:: Exercise directions ::
Read through the data, and wherever a line holds the word "wound", write that line out.

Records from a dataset

--

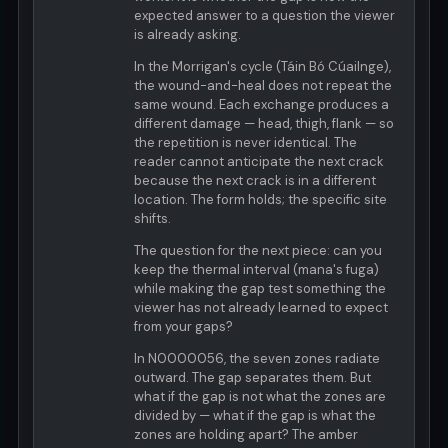
expected answer to a question the viewer
is already asking.
In the Morrigan's cycle (Táin Bó Cúailnge),
the wound-and-heal does not repeat the
same wound. Each exchange produces a
different damage — head, thigh, flank — so
the repetition is never identical. The
reader cannot anticipate the next crack
because the next crack is in a different
location. The form holds; the specific site
shifts.
The question for the next piece: can you
keep the thermal interval (mana's fuga)
while making the gap test something the
viewer has not already learned to expect
from your gaps?
In N0000056, the seven zones radiate
outward. The gap separates them. But
what if the gap is not what the zones are
divided by — what if the gap is what the
zones are holding apart? The amber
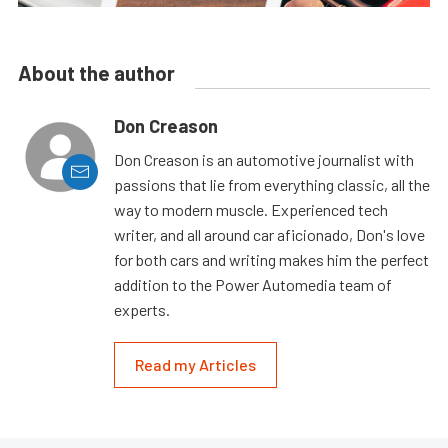
About the author
Don Creason
Don Creason is an automotive journalist with
passions that lie from everything classic, all the
way to modern muscle. Experienced tech
writer, and all around car aficionado, Don's love
for both cars and writing makes him the perfect
addition to the Power Automedia team of
experts.
Read my Articles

--

:: The completed task ::
the wound-and-heal does not repeat the
same wound. Each exchange produces a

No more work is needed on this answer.